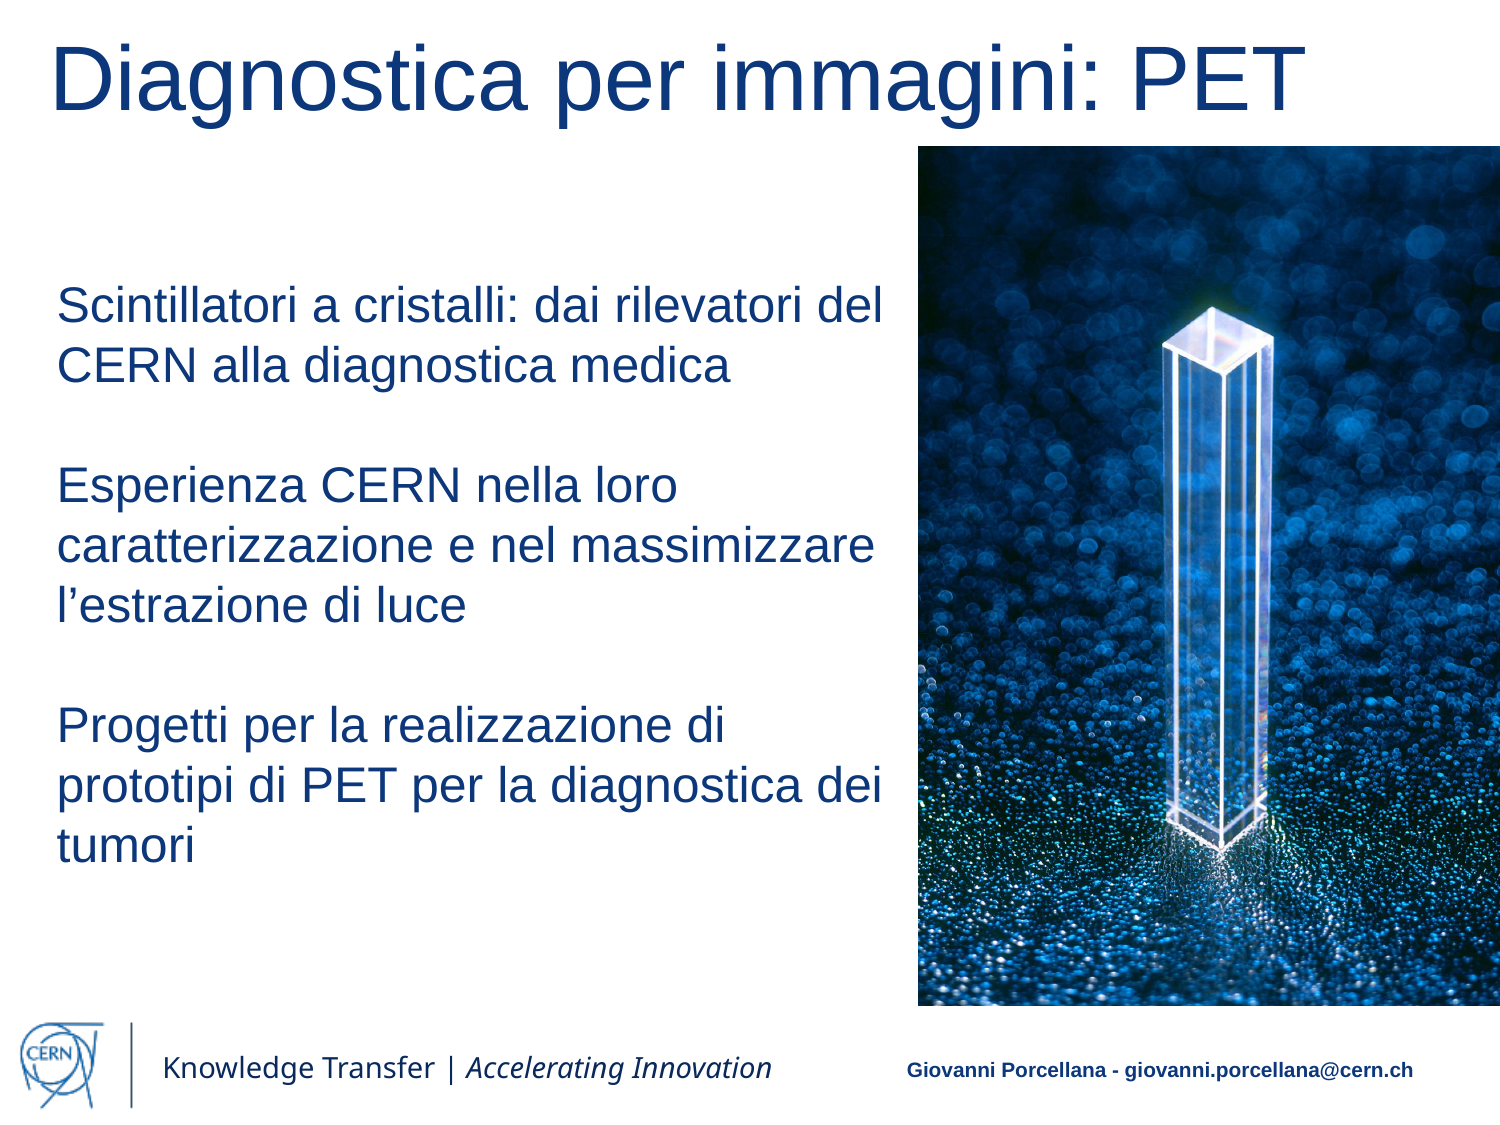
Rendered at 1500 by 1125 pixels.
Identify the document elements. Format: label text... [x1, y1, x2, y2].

text_box Scintillatori a cristalli: dai rilevatori del CERN alla diagnostica medica Esperienza CERN nella loro caratterizzazione e nel massimizzare l’estrazione di luce Progetti per la realizzazione di prototipi di PET per la diagnostica dei tumori [41, 265, 903, 881]
title Diagnostica per immagini: PET [41, 0, 1500, 147]
picture [917, 146, 1500, 1006]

◇ ◇ ◇ ◇ ◇ ◇ ◇

- Exercise instructions
When you output the listing, reproduce it exactly but drop its pictures.

- Answer to this exercise
Rendered at 1500 by 1125 pixels.
Identify the document elements. Format: label text... [x1, y1, x2, y2].

text_box Scintillatori a cristalli: dai rilevatori del CERN alla diagnostica medica Esperienza CERN nella loro caratterizzazione e nel massimizzare l’estrazione di luce Progetti per la realizzazione di prototipi di PET per la diagnostica dei tumori [41, 265, 903, 881]
title Diagnostica per immagini: PET [41, 0, 1500, 147]
picture [917, 146, 1500, 1006]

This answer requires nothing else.